One year ago on Memorial Day weekend, I woke up to a wall of silence. Overnight, I’d lost the ability to hear out of my right ear.
Eventually, I was diagnosed with sudden hearing loss. My half-eared condition now makes dining and other public events more challenging. Nobody can sit on my right at a meal, but I’m learning to cope.
My epiphany about restaurant noise came before my acquired disability. I was reviewing a new upscale Denver bistro; our server leaned in to take the order. I said, “I’ll get the steak, medium rare.”
What he delivered was an order of skate, a seafood delicacy sautéed in brown butter with capers. I ate it anyway, but at the end of the evening, I was hoarse from yelling over the secondhand din.
After that, I started bringing a sound measuring device and found some places pinned the meter at 70 to 80 dBs on a Friday evening — halfway between a vacuum cleaner and a police siren.
If I had to scream to be heard by the person sitting next to me, I marked restaurants’ letter grades down a notch in my reviews. I got some backlash for “taking the fun out of dining;” The sound of people talking is what makes full restaurants charming, my critics contend.
But not everyone feels that way.
When I asked friends and neighbors whether the decibel level was a major factor in choosing Boulder County restaurants, the response was emphatic. They talked about boycotting the noisiest places, wearing earplugs or walking out if it’s too loud to communicate with servers and friends. They mentioned begging managers to turn down the music and being laughed at or told that the volume on the beat-heavy dance tunes was controlled at some distant corporate office.
This group — although small, selective and certainly not representative of the dining population as a whole — said they would patronize restaurants that offered “quiet” hours — sonically friendly dining one night a week. (Those would be real happy hours.)
Post-pandemic, my own list of painfully loud local restaurants has grown exponentially. Which led me to wonder: Have Boulder County eateries really gotten a lot noisier, or have I simply grown more intolerant?
‘Part of the experience’
What scant data exists shows the opposite is happening, at least nationally. In late March, Wall Street Journal (using data from SoundPoint, a crowdsourced repository of restaurant noise levels created for the hearing-impaired community) reported that the percentage of restaurants too loud for a normal conversation actually decreased between 2019 and 2023.
But, as the article concluded, Americans seem to like noisy eateries.
“Part of what gives a place energy and a fun vibe is having some noise,” says Lisa Balcom, who co-owns Niwot’s Farow Restaurant with her husband, Patrick. “There’s nothing worse than a room full of people just talking and no background soundtrack. Music brings a certain energy to the room that is part of the experience.”

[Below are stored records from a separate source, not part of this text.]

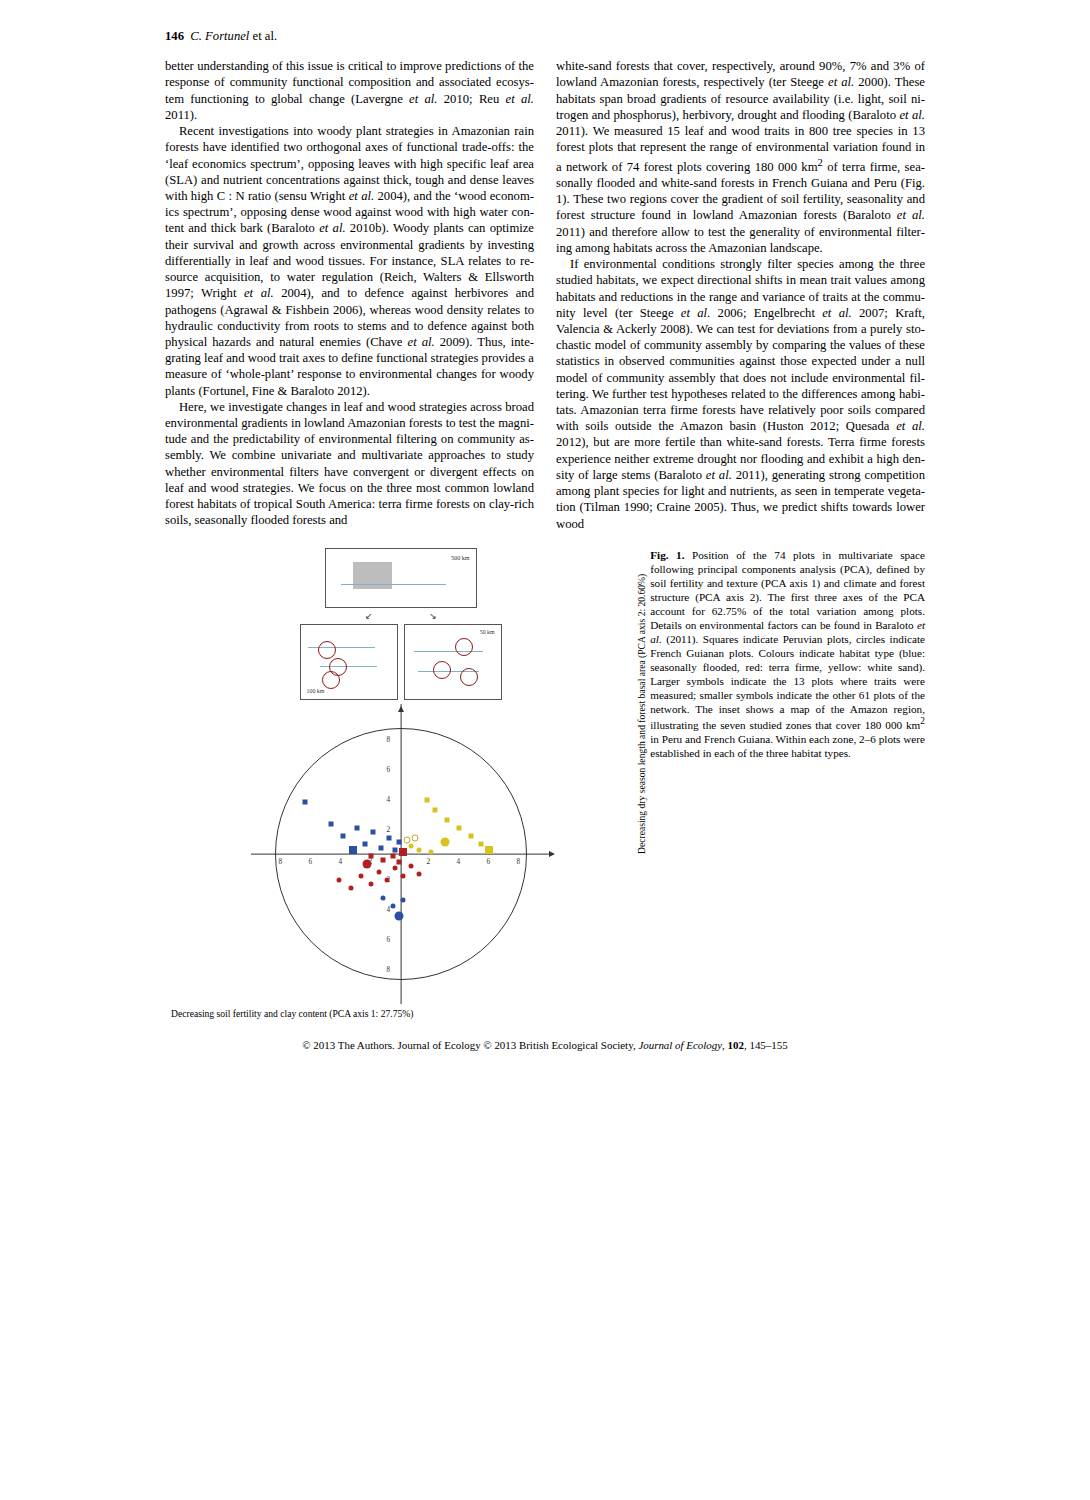146 C. Fortunel et al.
better understanding of this issue is critical to improve predictions of the response of community functional composition and associated ecosystem functioning to global change (Lavergne et al. 2010; Reu et al. 2011).
Recent investigations into woody plant strategies in Amazonian rain forests have identified two orthogonal axes of functional trade-offs: the ‘leaf economics spectrum’, opposing leaves with high specific leaf area (SLA) and nutrient concentrations against thick, tough and dense leaves with high C : N ratio (sensu Wright et al. 2004), and the ‘wood economics spectrum’, opposing dense wood against wood with high water content and thick bark (Baraloto et al. 2010b). Woody plants can optimize their survival and growth across environmental gradients by investing differentially in leaf and wood tissues. For instance, SLA relates to resource acquisition, to water regulation (Reich, Walters & Ellsworth 1997; Wright et al. 2004), and to defence against herbivores and pathogens (Agrawal & Fishbein 2006), whereas wood density relates to hydraulic conductivity from roots to stems and to defence against both physical hazards and natural enemies (Chave et al. 2009). Thus, integrating leaf and wood trait axes to define functional strategies provides a measure of ‘whole-plant’ response to environmental changes for woody plants (Fortunel, Fine & Baraloto 2012).
Here, we investigate changes in leaf and wood strategies across broad environmental gradients in lowland Amazonian forests to test the magnitude and the predictability of environmental filtering on community assembly. We combine univariate and multivariate approaches to study whether environmental filters have convergent or divergent effects on leaf and wood strategies. We focus on the three most common lowland forest habitats of tropical South America: terra firme forests on clay-rich soils, seasonally flooded forests and
white-sand forests that cover, respectively, around 90%, 7% and 3% of lowland Amazonian forests, respectively (ter Steege et al. 2000). These habitats span broad gradients of resource availability (i.e. light, soil nitrogen and phosphorus), herbivory, drought and flooding (Baraloto et al. 2011). We measured 15 leaf and wood traits in 800 tree species in 13 forest plots that represent the range of environmental variation found in a network of 74 forest plots covering 180 000 km2 of terra firme, seasonally flooded and white-sand forests in French Guiana and Peru (Fig. 1). These two regions cover the gradient of soil fertility, seasonality and forest structure found in lowland Amazonian forests (Baraloto et al. 2011) and therefore allow to test the generality of environmental filtering among habitats across the Amazonian landscape.
If environmental conditions strongly filter species among the three studied habitats, we expect directional shifts in mean trait values among habitats and reductions in the range and variance of traits at the community level (ter Steege et al. 2006; Engelbrecht et al. 2007; Kraft, Valencia & Ackerly 2008). We can test for deviations from a purely stochastic model of community assembly by comparing the values of these statistics in observed communities against those expected under a null model of community assembly that does not include environmental filtering. We further test hypotheses related to the differences among habitats. Amazonian terra firme forests have relatively poor soils compared with soils outside the Amazon basin (Huston 2012; Quesada et al. 2012), but are more fertile than white-sand forests. Terra firme forests experience neither extreme drought nor flooding and exhibit a high density of large stems (Baraloto et al. 2011), generating strong competition among plant species for light and nutrients, as seen in temperate vegetation (Tilman 1990; Craine 2005). Thus, we predict shifts towards lower wood
500 km
↙ ↘
100 km
50 km
8
6
4
2
2
4
6
8
8
6
4
2
2
4
6
8
Decreasing dry season length and forest basal area (PCA axis 2: 20.60%)
Decreasing soil fertility and clay content (PCA axis 1: 27.75%)
Fig. 1. Position of the 74 plots in multivariate space following principal components analysis (PCA), defined by soil fertility and texture (PCA axis 1) and climate and forest structure (PCA axis 2). The first three axes of the PCA account for 62.75% of the total variation among plots. Details on environmental factors can be found in Baraloto et al. (2011). Squares indicate Peruvian plots, circles indicate French Guianan plots. Colours indicate habitat type (blue: seasonally flooded, red: terra firme, yellow: white sand). Larger symbols indicate the 13 plots where traits were measured; smaller symbols indicate the other 61 plots of the network. The inset shows a map of the Amazon region, illustrating the seven studied zones that cover 180 000 km2 in Peru and French Guiana. Within each zone, 2–6 plots were established in each of the three habitat types.
© 2013 The Authors. Journal of Ecology © 2013 British Ecological Society, Journal of Ecology, 102, 145–155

Megan Bucholz, the owner of Local Table Tours, has been guiding diners to culinary stops in Denver, Boulder and Fort Collins for 14 years. She finds herself uncomfortable when restaurants are too quiet.
“When places aren’t loud and you’re talking, it feels like everyone can hear your conversation,” Bucholz says. “A friend told me she found a quiet restaurant, but it wasn’t noisy because nobody wanted to eat there. I don’t know if there’s a way to fix the noise problem for everyone.”
Balcom agrees that some din is to be expected.
“If you want to eat at six o’clock on a Friday, you have to expect people and noise,” she says. “There’s only so much I can do to control the environment.”
Making adjustments
Still, both women do what they can to accommodate the noise-sensitive among us.
“Design-wise, the hard surfaces are sexy and fun, but I had soundproofing installed in the rafters and the chairs upholstered to help dampen the noise bouncing through the room,” Balcom says. “Throughout the evening, I adjust the music volume according to how many bodies I have in my room. The music goes up as there are fewer people.”
The restaurateur’s advice for quieter dining is to contact the restaurant beforehand.
“I try to seat them in a corner or by the windows where there’s a little less hustle and bustle, or I tell them to come in earlier or later in the evening,” she says. “There’s also the patio where the noise just kind of goes off into the ether.”
Bucholz agrees that timing is everything.
“We most often take our tours when restaurants are empty in the sweet spot between 2 and 5 p.m., so it is almost never too loud,” she says. “If it’s too loud, we can’t connect with our guests.”